* WORK ORDER *
Go through the entries below and print, exactly, the lines starting at the one with "visit to the toy hospital (aka a shelf in my" and ending at the one with "can’t. There are", keeping both ends and no others.

* RECORD EXTRACTS *

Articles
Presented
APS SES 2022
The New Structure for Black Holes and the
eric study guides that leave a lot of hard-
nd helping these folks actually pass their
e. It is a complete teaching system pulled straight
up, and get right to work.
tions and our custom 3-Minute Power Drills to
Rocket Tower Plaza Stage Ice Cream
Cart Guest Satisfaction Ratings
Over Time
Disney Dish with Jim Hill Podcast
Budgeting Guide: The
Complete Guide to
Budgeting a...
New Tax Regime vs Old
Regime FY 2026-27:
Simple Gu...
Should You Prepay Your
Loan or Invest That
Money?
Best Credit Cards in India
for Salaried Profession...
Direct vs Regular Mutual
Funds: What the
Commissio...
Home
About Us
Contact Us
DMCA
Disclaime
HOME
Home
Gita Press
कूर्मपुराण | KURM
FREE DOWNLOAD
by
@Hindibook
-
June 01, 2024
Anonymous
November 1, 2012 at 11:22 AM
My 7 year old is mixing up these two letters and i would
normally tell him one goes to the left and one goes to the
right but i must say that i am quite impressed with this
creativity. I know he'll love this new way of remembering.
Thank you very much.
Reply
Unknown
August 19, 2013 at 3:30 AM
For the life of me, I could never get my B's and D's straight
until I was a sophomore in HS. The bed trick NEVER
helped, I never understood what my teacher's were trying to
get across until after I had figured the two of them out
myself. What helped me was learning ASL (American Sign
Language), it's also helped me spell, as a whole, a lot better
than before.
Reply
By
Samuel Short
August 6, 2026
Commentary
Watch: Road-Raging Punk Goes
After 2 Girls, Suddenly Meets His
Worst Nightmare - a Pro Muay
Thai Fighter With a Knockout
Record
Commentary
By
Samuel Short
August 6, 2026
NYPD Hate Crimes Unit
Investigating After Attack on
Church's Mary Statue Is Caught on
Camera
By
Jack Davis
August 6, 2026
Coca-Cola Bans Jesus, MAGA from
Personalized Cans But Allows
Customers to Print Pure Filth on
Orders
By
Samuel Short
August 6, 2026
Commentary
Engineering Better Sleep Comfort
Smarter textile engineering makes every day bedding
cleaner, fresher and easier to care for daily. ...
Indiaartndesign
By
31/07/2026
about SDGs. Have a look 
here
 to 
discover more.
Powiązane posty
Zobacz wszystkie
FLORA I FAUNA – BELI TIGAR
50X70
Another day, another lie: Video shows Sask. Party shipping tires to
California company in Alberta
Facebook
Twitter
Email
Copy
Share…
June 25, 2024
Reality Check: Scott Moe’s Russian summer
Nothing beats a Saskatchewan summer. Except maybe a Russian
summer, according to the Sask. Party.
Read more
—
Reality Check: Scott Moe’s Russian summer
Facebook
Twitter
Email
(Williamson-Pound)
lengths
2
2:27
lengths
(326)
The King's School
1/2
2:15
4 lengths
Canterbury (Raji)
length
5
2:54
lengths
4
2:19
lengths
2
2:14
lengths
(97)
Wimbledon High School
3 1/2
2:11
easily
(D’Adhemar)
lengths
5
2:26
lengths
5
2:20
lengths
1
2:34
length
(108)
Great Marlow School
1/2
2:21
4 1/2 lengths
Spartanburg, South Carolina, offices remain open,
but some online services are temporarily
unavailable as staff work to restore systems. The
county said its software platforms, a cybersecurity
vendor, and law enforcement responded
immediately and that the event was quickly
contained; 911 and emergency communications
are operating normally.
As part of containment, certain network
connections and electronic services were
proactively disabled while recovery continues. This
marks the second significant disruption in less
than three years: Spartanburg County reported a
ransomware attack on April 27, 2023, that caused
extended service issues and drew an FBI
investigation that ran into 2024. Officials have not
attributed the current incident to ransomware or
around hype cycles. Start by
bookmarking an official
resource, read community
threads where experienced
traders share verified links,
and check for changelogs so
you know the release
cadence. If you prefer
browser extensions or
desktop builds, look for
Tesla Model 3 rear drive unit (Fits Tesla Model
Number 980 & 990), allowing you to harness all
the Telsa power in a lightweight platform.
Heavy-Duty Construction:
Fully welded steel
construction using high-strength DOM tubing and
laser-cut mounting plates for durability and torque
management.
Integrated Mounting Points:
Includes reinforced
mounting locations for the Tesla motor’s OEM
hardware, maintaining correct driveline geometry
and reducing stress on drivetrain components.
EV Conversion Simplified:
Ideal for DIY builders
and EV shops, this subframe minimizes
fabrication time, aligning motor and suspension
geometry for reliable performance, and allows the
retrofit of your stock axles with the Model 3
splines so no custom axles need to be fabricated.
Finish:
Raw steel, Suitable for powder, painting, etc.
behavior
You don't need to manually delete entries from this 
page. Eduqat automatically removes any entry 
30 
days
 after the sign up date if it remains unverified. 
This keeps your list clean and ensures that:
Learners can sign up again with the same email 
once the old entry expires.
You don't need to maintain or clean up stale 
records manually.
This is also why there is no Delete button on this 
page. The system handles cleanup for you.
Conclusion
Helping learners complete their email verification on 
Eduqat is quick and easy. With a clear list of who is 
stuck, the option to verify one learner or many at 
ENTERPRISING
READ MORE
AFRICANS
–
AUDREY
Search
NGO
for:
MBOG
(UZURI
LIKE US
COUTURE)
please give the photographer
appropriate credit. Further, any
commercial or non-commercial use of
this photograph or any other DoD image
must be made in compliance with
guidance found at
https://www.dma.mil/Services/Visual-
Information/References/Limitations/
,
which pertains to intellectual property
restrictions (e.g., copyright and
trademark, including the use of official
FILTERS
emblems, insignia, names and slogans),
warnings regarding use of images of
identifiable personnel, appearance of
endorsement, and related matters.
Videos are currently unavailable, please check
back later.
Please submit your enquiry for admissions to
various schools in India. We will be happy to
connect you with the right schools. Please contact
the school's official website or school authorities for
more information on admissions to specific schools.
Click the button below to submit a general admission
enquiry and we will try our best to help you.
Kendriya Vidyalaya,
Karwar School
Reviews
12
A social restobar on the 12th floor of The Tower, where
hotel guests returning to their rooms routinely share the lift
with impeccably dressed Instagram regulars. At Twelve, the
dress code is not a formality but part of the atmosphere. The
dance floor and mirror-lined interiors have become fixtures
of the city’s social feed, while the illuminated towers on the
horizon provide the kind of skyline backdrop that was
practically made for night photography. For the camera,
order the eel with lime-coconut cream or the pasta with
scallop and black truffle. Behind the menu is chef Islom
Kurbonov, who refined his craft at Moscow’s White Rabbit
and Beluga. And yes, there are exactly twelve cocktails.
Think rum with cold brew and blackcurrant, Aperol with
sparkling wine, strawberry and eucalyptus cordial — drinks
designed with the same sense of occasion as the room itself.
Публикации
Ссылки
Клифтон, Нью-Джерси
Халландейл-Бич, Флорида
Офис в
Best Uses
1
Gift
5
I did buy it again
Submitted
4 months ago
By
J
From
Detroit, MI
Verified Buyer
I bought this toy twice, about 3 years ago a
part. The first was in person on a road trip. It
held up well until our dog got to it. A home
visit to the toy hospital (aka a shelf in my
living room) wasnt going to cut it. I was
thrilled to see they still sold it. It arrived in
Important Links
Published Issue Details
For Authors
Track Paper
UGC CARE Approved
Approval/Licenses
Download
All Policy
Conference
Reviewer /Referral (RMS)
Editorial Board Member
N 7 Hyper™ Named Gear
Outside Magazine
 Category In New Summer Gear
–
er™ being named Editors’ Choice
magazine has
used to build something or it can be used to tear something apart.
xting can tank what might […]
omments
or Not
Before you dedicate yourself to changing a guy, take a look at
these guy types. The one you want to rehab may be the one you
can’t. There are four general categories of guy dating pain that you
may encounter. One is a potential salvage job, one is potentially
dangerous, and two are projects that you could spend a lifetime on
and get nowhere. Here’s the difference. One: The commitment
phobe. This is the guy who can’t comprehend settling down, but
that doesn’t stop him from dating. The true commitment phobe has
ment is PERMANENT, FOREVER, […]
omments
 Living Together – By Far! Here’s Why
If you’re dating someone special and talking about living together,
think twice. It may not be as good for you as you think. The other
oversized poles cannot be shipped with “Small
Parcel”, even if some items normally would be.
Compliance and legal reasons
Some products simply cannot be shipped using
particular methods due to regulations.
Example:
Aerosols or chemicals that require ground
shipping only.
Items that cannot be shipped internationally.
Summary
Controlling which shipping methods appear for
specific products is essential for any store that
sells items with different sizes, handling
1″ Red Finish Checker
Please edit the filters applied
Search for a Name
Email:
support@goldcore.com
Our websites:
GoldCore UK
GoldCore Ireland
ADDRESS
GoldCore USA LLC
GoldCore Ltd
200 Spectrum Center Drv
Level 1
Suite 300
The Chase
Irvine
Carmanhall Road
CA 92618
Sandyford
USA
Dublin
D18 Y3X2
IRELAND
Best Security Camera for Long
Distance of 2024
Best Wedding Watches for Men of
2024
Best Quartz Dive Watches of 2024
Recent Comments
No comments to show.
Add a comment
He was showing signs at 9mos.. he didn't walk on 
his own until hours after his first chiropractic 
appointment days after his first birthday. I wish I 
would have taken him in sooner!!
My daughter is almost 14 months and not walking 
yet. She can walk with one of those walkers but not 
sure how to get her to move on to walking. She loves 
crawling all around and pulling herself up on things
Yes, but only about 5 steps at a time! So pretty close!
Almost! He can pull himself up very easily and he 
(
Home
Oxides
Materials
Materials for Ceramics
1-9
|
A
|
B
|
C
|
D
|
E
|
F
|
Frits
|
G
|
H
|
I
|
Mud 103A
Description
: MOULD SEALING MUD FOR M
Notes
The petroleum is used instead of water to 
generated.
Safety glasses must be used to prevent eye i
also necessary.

* YOUR RESPONSE *
visit to the toy hospital (aka a shelf in my
living room) wasnt going to cut it. I was
thrilled to see they still sold it. It arrived in
Important Links
Published Issue Details
For Authors
Track Paper
UGC CARE Approved
Approval/Licenses
Download
All Policy
Conference
Reviewer /Referral (RMS)
Editorial Board Member
N 7 Hyper™ Named Gear
Outside Magazine
 Category In New Summer Gear
–
er™ being named Editors’ Choice
magazine has
used to build something or it can be used to tear something apart.
xting can tank what might […]
omments
or Not
Before you dedicate yourself to changing a guy, take a look at
these guy types. The one you want to rehab may be the one you
can’t. There are four general categories of guy dating pain that you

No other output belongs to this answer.